The application also can detect behavior on the phone. Some individuals will have strong tendencies to check Facebook and other social media applications while intoxicated, while others will reduce their phone use significantly. Some users may stop listening to music when they are drinking, others may listen to it more. To whatever degree privacy laws and phone capabilities allow, this app will track your behavior to learn you and detect when you are intoxicated. Any recurring themes of human behavior that are telling signs that something has changed.

BRIEF DESCRIPTION OF DRAWINGS

FIG. 1 is a block diagram of an environment implemented in accordance with various embodiments of the invention.

FIG. 2 is a block diagram of a user device in accordance with various embodiments of the invention.

FIG. 3 is flow chart of a computer-implemented method of performing a field sobriety test on a user, according to yet another embodiment of the present invention.

FIG. 4 is a screenshot view of a user analysis screen according to yet another embodiment of the present invention.

FIG. 5 is a screenshot view of a user report screen according to yet another embodiment of the present invention.

FIG. 6 is flow chart of a computer-implemented method of performing a field sobriety test on a user according to yet another embodiment of the present invention.

DETAILED DESCRIPTION OF EMBODIMENTS

A description of embodiments of the present invention will now be given with reference to the Figures. It is expected that the present invention may be embodied in other specific forms without departing from its spirit or essential characteristics. The described embodiments are to be considered in all respects only as illustrative and not restrictive. The scope of the invention is, therefore, indicated by the appended claims rather than by the foregoing description. All changes that come within the meaning and range of equivalency of the claims are to be embraced within their scope.

▶ _Tasks to carry out_
• 1. In the patent excerpt, reproduce the passage from "FIG. 6 is flow" up to and including "within their scope.".
• 2. According to the patent excerpt, what does FIG. 5 show?

▶ _Data listing_
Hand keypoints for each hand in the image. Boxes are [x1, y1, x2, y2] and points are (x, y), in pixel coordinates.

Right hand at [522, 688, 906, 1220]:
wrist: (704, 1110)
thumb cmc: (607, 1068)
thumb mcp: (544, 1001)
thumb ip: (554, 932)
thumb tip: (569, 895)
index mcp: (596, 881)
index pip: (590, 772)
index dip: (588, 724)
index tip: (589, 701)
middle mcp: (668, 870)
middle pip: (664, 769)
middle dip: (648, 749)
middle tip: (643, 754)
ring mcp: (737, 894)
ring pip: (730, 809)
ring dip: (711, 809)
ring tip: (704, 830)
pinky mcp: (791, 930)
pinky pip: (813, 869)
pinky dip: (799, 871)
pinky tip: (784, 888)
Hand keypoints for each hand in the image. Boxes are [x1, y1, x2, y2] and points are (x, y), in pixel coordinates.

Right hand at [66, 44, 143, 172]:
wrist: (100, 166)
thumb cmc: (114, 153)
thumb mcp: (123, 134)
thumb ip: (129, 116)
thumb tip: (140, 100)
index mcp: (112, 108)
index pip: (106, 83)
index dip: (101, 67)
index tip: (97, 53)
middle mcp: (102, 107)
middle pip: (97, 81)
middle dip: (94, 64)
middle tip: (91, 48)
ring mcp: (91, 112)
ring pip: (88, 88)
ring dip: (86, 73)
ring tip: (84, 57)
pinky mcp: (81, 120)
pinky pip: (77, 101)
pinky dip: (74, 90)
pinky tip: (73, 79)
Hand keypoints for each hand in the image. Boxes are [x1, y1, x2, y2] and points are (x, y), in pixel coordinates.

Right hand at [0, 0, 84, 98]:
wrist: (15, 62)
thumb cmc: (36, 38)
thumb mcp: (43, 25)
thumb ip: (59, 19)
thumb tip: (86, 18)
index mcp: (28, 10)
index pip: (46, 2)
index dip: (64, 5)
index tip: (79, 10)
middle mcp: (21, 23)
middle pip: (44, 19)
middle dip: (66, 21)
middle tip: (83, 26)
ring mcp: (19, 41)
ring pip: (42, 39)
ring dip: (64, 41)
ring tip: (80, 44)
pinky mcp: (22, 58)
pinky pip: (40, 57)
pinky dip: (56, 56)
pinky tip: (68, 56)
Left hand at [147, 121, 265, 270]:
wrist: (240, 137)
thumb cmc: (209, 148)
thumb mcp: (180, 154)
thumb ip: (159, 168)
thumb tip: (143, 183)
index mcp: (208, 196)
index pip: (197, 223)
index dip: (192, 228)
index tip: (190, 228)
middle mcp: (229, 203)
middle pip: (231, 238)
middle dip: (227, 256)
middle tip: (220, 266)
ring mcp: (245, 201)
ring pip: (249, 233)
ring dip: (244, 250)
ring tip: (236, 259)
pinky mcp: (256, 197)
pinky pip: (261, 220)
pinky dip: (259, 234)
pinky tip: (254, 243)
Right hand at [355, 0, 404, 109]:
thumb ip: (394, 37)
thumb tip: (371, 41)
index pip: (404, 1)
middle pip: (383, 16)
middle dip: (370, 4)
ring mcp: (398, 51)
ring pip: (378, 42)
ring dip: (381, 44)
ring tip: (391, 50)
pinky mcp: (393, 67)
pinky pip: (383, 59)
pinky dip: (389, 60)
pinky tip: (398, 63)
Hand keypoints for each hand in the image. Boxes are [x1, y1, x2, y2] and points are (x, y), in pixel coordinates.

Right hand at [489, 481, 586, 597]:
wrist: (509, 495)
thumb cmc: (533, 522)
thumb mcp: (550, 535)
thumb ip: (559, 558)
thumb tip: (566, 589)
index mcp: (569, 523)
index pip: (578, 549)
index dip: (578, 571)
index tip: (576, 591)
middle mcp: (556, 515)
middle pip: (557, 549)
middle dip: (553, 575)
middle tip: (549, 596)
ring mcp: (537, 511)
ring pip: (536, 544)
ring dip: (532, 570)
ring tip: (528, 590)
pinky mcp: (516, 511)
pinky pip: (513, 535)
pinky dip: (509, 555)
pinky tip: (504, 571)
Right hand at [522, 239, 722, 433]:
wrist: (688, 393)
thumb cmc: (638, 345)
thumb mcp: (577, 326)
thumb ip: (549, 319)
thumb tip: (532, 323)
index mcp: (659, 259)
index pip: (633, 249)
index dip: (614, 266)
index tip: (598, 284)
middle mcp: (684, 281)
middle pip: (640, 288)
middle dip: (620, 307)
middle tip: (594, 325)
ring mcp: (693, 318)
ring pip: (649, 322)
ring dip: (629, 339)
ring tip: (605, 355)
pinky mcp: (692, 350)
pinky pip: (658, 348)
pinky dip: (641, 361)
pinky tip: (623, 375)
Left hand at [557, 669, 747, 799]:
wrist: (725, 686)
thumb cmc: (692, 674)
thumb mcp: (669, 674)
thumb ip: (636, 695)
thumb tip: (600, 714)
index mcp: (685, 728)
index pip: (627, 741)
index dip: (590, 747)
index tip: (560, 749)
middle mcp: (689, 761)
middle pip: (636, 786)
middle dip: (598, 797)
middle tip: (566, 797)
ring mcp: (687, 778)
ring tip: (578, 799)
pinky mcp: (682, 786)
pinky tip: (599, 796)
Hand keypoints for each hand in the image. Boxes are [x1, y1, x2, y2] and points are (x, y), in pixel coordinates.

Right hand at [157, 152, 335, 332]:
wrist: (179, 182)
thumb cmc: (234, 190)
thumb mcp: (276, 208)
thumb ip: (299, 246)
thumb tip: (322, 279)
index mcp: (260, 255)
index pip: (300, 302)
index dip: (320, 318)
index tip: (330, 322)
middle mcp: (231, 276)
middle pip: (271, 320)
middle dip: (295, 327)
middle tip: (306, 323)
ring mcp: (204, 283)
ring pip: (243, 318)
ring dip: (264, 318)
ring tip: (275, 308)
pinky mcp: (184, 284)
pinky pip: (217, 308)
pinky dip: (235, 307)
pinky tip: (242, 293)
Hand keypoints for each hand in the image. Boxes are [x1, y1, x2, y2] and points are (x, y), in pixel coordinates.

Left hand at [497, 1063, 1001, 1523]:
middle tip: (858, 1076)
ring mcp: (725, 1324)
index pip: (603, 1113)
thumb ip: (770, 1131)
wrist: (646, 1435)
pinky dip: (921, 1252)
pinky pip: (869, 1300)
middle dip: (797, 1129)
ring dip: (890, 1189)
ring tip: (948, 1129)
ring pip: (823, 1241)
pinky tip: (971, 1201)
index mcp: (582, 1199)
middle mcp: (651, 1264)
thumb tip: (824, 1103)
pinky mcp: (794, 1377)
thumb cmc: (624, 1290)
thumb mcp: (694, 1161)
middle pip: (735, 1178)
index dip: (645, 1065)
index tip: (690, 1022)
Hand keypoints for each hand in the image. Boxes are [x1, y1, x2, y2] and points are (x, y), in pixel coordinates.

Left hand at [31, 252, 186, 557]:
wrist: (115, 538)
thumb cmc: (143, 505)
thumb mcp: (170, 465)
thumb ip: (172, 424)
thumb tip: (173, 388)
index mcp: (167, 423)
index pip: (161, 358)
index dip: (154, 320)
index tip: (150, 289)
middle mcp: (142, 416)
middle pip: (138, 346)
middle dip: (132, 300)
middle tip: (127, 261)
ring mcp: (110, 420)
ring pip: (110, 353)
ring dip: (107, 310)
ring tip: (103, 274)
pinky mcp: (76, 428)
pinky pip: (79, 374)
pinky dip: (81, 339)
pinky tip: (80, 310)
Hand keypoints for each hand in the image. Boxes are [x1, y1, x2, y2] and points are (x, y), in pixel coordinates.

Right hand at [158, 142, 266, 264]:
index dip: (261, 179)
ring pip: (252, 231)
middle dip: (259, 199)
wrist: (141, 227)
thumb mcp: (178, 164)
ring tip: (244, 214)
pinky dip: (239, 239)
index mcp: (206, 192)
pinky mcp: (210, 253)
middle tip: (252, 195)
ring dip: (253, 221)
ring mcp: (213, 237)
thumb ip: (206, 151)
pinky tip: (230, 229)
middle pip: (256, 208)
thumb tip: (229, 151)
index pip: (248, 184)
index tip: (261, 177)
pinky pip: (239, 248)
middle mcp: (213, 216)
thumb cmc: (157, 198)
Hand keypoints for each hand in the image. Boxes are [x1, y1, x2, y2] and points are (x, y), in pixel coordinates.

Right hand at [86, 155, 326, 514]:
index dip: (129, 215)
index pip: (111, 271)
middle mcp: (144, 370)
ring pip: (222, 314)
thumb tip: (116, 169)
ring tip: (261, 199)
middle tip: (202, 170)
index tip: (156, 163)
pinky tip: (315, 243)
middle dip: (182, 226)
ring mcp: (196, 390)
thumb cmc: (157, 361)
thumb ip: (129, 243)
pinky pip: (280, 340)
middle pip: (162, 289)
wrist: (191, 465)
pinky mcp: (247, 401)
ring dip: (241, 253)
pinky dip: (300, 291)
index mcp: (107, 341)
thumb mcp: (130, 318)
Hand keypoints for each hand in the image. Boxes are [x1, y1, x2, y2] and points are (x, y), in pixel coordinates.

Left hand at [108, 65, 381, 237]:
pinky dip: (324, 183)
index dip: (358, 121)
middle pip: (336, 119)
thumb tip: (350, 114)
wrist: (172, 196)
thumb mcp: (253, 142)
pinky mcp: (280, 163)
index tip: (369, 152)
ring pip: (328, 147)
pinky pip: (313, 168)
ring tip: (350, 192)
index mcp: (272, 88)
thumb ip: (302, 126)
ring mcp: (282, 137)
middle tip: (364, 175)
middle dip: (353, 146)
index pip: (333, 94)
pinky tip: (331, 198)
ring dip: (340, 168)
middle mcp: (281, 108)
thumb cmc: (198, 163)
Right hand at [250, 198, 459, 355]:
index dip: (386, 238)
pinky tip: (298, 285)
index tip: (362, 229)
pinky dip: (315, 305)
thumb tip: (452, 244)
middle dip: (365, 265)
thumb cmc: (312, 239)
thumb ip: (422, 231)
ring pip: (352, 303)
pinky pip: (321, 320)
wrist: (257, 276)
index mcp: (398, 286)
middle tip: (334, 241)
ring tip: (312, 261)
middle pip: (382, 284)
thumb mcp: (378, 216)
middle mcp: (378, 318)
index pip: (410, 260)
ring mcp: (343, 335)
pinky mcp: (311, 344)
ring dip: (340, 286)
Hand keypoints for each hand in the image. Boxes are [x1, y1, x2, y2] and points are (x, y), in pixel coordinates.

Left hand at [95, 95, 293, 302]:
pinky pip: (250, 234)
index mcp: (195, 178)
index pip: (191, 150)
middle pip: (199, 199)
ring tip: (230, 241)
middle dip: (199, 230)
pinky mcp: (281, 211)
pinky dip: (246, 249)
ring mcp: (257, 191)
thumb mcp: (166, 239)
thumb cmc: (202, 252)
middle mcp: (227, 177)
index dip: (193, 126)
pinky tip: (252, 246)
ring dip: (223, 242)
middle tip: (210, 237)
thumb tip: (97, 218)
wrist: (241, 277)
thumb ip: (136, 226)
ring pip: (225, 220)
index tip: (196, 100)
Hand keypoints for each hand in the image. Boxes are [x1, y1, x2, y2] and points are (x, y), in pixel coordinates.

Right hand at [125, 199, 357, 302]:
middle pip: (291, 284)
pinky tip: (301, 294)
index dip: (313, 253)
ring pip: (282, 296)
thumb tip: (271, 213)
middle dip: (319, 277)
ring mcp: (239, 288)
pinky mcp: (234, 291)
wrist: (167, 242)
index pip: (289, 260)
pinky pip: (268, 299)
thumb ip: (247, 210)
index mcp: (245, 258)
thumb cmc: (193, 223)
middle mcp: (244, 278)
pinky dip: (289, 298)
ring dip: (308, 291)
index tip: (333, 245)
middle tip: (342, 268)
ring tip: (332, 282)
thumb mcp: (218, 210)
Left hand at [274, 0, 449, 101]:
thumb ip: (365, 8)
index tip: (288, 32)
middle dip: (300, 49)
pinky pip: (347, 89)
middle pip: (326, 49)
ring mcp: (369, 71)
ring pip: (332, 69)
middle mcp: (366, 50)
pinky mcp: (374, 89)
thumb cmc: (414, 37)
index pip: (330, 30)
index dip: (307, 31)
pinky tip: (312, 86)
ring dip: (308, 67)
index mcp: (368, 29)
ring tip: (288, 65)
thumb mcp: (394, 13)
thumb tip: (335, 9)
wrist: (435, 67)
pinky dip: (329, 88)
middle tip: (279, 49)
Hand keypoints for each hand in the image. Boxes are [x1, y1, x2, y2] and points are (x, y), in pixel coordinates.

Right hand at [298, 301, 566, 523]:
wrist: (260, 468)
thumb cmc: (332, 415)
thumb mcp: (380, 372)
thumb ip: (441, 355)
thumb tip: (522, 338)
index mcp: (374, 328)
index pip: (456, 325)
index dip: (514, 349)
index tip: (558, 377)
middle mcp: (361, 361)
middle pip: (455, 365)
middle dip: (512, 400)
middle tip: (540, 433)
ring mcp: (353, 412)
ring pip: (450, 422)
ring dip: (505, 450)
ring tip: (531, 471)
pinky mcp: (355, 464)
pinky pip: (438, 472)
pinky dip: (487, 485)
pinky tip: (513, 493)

▶ _Answers for the tasks_
• 1.
FIG. 6 is flow chart of a computer-implemented method of performing a field sobriety test on a user according to yet another embodiment of the present invention.

DETAILED DESCRIPTION OF EMBODIMENTS

A description of embodiments of the present invention will now be given with reference to the Figures. It is expected that the present invention may be embodied in other specific forms without departing from its spirit or essential characteristics. The described embodiments are to be considered in all respects only as illustrative and not restrictive. The scope of the invention is, therefore, indicated by the appended claims rather than by the foregoing description. All changes that come within the meaning and range of equivalency of the claims are to be embraced within their scope.

• 2. A screenshot view of a user report screen.